(Passage to read Opens)

Courts value brevity. Trial and appellate courts are required to digest a staggering volume of paper. Oftentimes a compelling argument can be made concisely. There’s no value in repetition, particularly if the court gets annoyed that you didn’t think they understood your argument the first three times you made it.

An amicus brief isn’t just a chance to regurgitate the arguments already made by the party whose viewpoint you favor. The value of an amicus brief is that you aren’t limited to the facts of the case in the way the actual parties are. This is a great chance to tell the court all of the public policy reasons behind the position you advance, and to run out the parade of horribles that will happen if the opposite position is accepted. I like to use the amicus brief to show the court in real terms what possible effect its decision can have. This is also a good chance to try and limit a prospective decision to its own facts, if you can show that slightly different facts would mandate a much different result. I also like using these to show how the particular area of law has developed historically, especially where its a concept with long historical roots. I like the phrase “since 1854 (or whatever) it has been the law in this state that….” Then follow it up with something like “Appellants are asking this Court to depart from one hundred and fifty years of settled law and countenance a new exception which would result in (very bad things).”

I also am not a fan of the shotgun approach where every argument that can theoretically apply is made. I like to pick the best two or three arguments and put all my weight behind them.

Personal Injury Trial Report

I just finished a trial in a car accident injury case in the Circuit Court for Baltimore City. This was a case involving a really nice lady who had suffered a soft tissue injury in a car accident. She was (I swear) just leaving church with her daughter when she was in a car crash.

(Passage to read Closes)

**Directions:**
**A)** In the passage on legal writing and trial work, how many arguments does the writer prefer to select and put full weight behind?
**B)** Extend the passage on legal writing and trial work, picking up right after its final sentence.

(Information provided Opens)

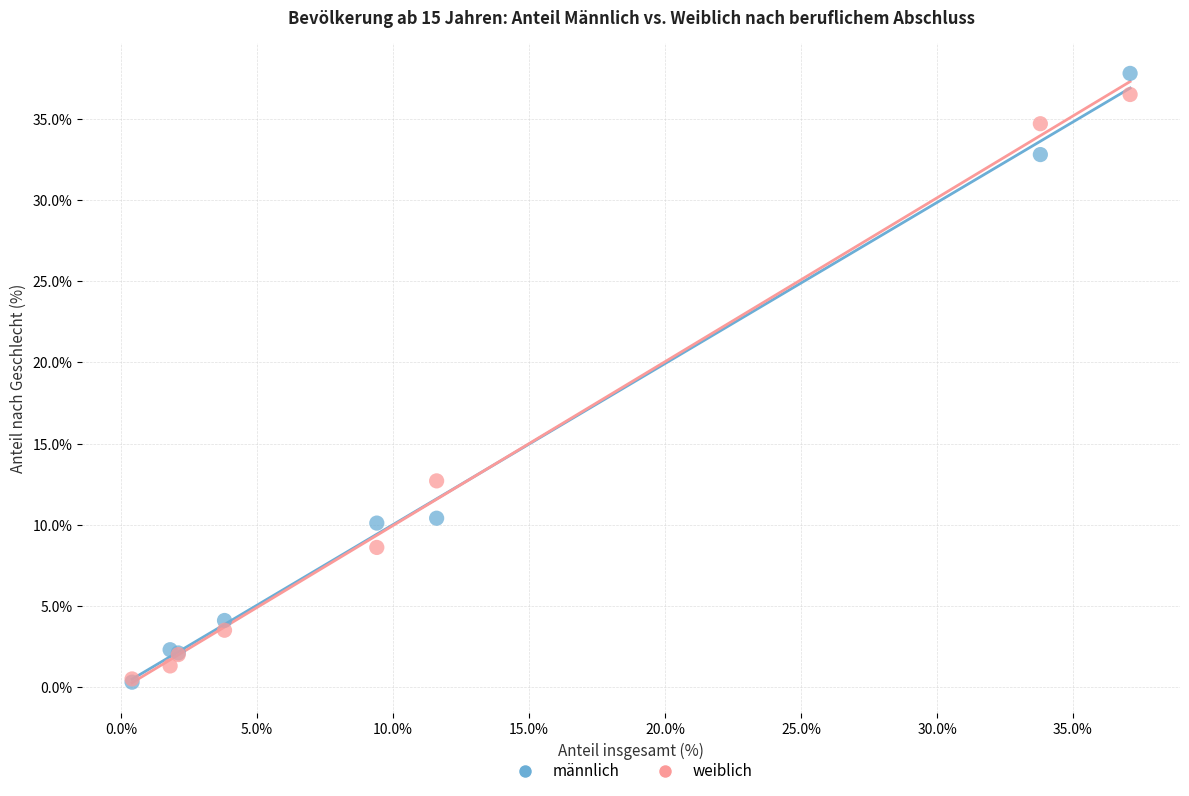

In the männlich series, what Y value is closest to 19?

10.4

(Information provided Closes)

**Answers to each task:**
**A)** The best two or three arguments.

**B)**
There were two sides to this story, however. The defendant alleged that the accident was my client’s fault, claiming she deprived him of his right of way. He retained his own personal injury lawyer and countersued, claiming his own injuries of comparable severity.

Well, the upshot is that I lost this case. The jury just thought the other side of the case seemed more likely. I’m not sure what I could have done differently that might have affected the outcome. I am going to keep thinking though. I think the property damage pictures influenced the jury’s view of the mechanics of the accident.

Because of the counterclaims, there were four lawyers if this case- a plaintiff’s lawyer and a defense attorney representing each side. A lot of people would say the likelihood of an experience being disagreeable is proportional to the number of lawyers involved. Actually, all counsel were people I like and found enjoyable to work with, and were experienced, competent attorneys. Everyone was civil and respectful, and did their best to do their job.

Nobody likes to lose. I hate it. I have a hard time getting past a bad result, turning it over in my mind trying to assess what went wrong, or what I could have done differently to change the outcome. But, at the same time you’ll never win a fight if you’re scared to take a punch.

In the end, I think I’d rather be the kind of lawyer who takes a hard loss too seriously than the kind who doesn’t care.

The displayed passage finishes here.